The above contentions by plaintiff Government seem based upon a misunderstanding of the United States Supreme Court's above opinion, in alluding to the prosecution's "flouting the policy of the law", 356 U.S. at page 683, 78 S. Ct. at page 987 "when the criminal procedure is subverted", 356 U.S. at page 684, 78 S. Ct. 987, by the Government's "using criminal procedures to elicit evidence in a civil case", 356 U.S. at page 683, 78 S.Ct. at page 987, in taking evidence before a Grand Jury a purely criminal procedure when it had no intention of using such evidence in other than a purely civil case. Obviously what the Supreme Court had in mind in alluding to this flouting of the law and subversion of the criminal procedure was the misuse of a purely criminal instrumentality, the Grand Jury, in bringing a purely civil proceeding. This misuse or abuse therefore occurred whether the action of the Government official in charge of same was knowingly unlawful, or, on the contrary, was based in fact upon his belief that in so doing he was acting according to law. In fact, as this Court's earlier opinion shows, it had doubtless been the long continued practice and belief of the United States Department of Justice, before the filing of the above opinion of the United States Supreme Court in this case, that it had the legal right to use the Grand Jury for civil purposes, at least if at the start it had a possible criminal purpose in mind. On the other hand, this belief of this official in nowise derogates from the fact that this use by the Government of the Grand Jury, a solely criminal instrumentality, for a purpose which had been decided to be of a purely civil character, was clearly a misuse, and thus an abuse, of the law.
We turn to the second contention of the Department of Justice, that its decision on November 14, 1952 not to proceed criminally, upon the basis of the testimony previously taken before the Grand Jury, did not suffice to terminate the use of the Grand Jury as a criminal procedure, and that therefore the testimony taken thereafter was properly taken as the continued use of criminal procedure. It is, of course, possible for such a situation to occur, as by a "runaway" Grand Jury, a situation to which this Court also alluded in its previous opinion in this regard. Here, however, the Government does not so much as intimate that any such situation existed, and, of course, must admit that, as the former opinion says, in an antitrust case its complexity "virtually requires the careful, long continued control of the Grand Jury proceedings by the Government itself." Thus a determination by the Attorney General of the United States, which, of course, controls his subordinates, in turn practically controls the Grand Jury. Hence any further procedure by the subordinates with the *200 Grand Jury is therefore either insubordinate, of which there is no claim, or illegal, in the light of the above opinion of the United States Supreme Court.
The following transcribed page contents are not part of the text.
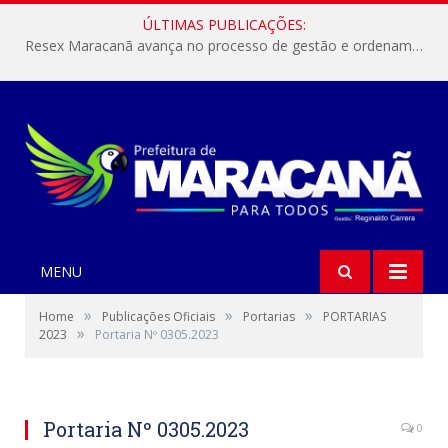
ÚLTIMAS PUBLICAÇÕES:
Resex Maracanã avança no processo de gestão e ordenamento do turismo em nossas áreas protegidas.
MENU
»
»
»
Home
Publicações Oficiais
Portarias
PORTARIAS
»
2023
Portaria Nº 0305.2023
Portaria Nº 0305.2023
0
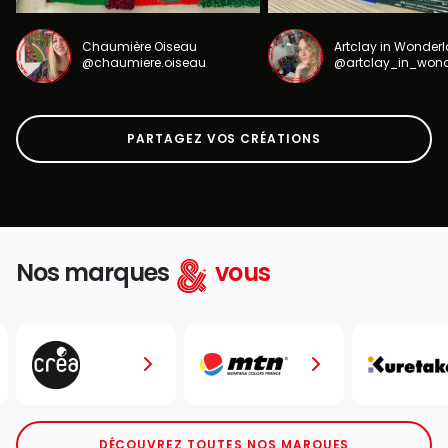
Chaumière Oiseau
Artclay in Wonder
@chaumiere.oiseau
@artclay_in_won
PARTAGEZ VOS CRÉATIONS
Nos marques
vous
DÉCOUVREZ TOUTES NOS MARQUES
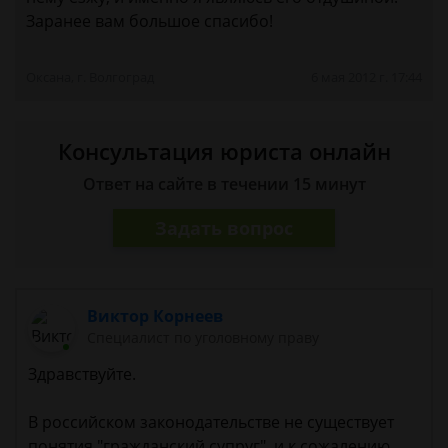
Заранее вам большое спасибо!
Оксана, г. Волгоград
6 мая 2012 г. 17:44
Консультация юриста онлайн
Ответ на сайте в течении 15 минут
Задать вопрос
Виктор Корнеев
Cпециалист по уголовному праву
Здравствуйте.
В российском законодательстве не существует
понятия "гражданский супруг", и к сожалению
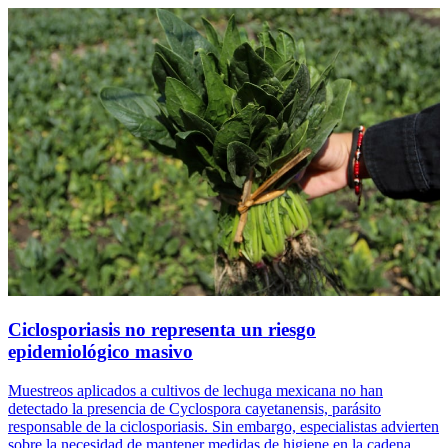
Ciclosporiasis no representa un riesgo
epidemiológico masivo
Muestreos aplicados a cultivos de lechuga mexicana no han
detectado la presencia de Cyclospora cayetanensis, parásito
responsable de la ciclosporiasis. Sin embargo, especialistas advierten
sobre la necesidad de mantener medidas de higiene en la cadena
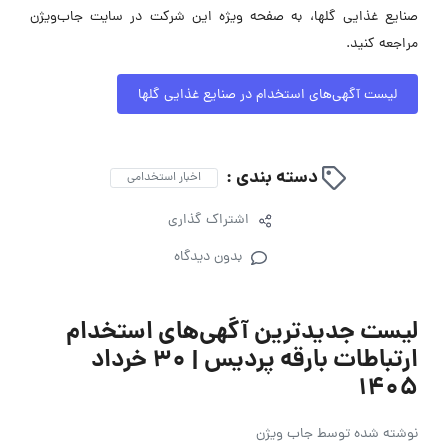
صنایع غذایی گلها، به صفحه ویژه این شرکت در سایت جاب‌ویژن
مراجعه کنید.
لیست آگهی‌های استخدام در صنایع غذایی گلها
دسته بندی :
اخبار استخدامی
اشتراک گذاری
بدون دیدگاه
لیست جدیدترین آگهی‌های استخدام
ارتباطات بارقه پردیس | ۳۰ خرداد
۱۴۰۵
نوشته شده توسط
جاب ویژن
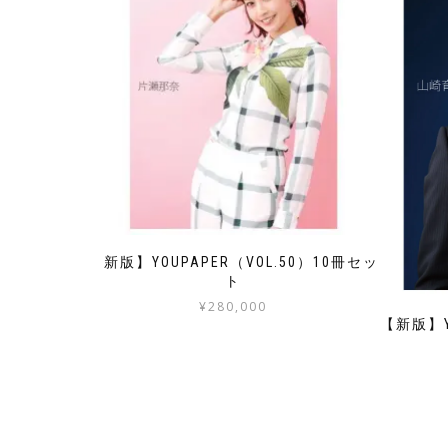
【新版】YOUPAPER（VOL.50）10冊セッ
ト
¥
280,000
【新版】Y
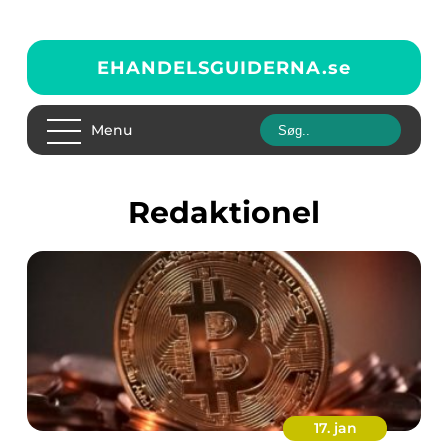
EHANDELSGUIDERNA.
se
Menu
redaktionel
17. jan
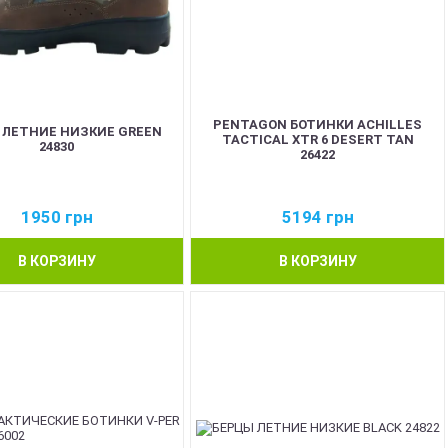
PENTAGON БОТИНКИ ACHILLES
 ЛЕТНИЕ НИЗКИЕ GREEN
TACTICAL XTR 6 DESERT TAN
24830
26422
1950
грн
5194
грн
В КОРЗИНУ
В КОРЗИНУ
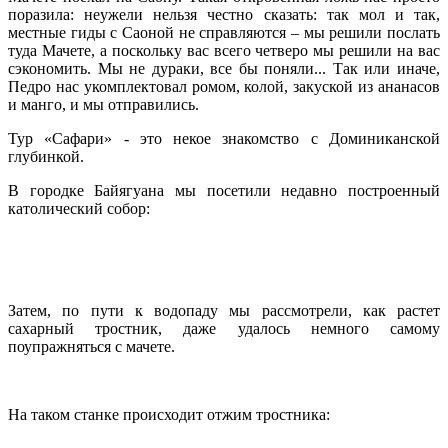
поразила: неужели нельзя честно сказать: так мол и так,
местные гиды с Саоной не справляются – мы решили послать
туда Мачете, а поскольку вас всего четверо мы решили на вас
сэкономить. Мы не дураки, все бы поняли... Так или иначе,
Педро нас укомплектовал ромом, колой, закуской из ананасов
и манго, и мы отправились.
Тур «Сафари» - это некое знакомство с Доминиканской
глубинкой.
В городке Байягуана мы посетили недавно построенный
католический собор:
Затем, по пути к водопаду мы рассмотрели, как растет
сахарный тростник, даже удалось немного самому
поупражняться с мачете.
На таком станке происходит отжим тростника:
Nor is it material that the subpoenas for the witnesses, called after November 14, 1952, had been issued previously thereto. The right of the Department of Justice to proceed under these subpoenas to take further testimony had been terminated by the action of the Attorney General.
Plaintiff's objection to the finding of this Court that in this cause there had been a flouting of the policy of the law and a subversion or abuse of the Grand Jury process is overruled, and an order may be entered accordingly.